Collected data
------------------------

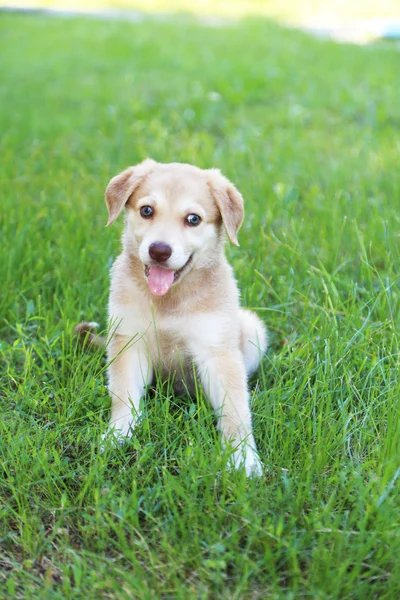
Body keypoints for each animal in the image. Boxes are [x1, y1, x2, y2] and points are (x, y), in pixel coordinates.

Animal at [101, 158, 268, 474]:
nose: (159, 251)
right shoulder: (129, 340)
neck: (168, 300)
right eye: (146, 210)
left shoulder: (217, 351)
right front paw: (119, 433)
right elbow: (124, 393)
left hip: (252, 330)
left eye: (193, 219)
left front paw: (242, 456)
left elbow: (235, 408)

------------------------

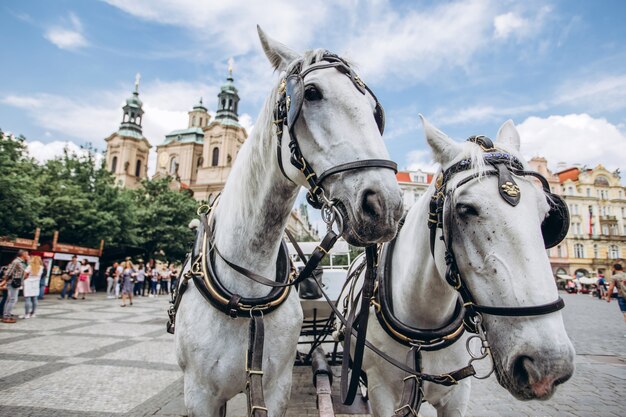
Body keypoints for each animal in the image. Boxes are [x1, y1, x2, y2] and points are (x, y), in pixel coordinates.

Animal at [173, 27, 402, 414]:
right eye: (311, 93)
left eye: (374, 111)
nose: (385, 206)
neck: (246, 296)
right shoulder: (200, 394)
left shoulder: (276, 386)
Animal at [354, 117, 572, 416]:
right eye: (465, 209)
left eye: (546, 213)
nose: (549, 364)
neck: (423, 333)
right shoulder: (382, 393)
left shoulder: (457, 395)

------------------------

**How to complete this task**
Within the data above, the lines from the one with "nose: (385, 206)" to the one with "left shoulder: (457, 395)" must be repeated exactly; no other line belongs in the answer.

**Answer to the problem**
nose: (385, 206)
neck: (246, 296)
right shoulder: (200, 394)
left shoulder: (276, 386)
Animal at [354, 117, 572, 416]:
right eye: (465, 209)
left eye: (546, 213)
nose: (549, 364)
neck: (423, 333)
right shoulder: (382, 393)
left shoulder: (457, 395)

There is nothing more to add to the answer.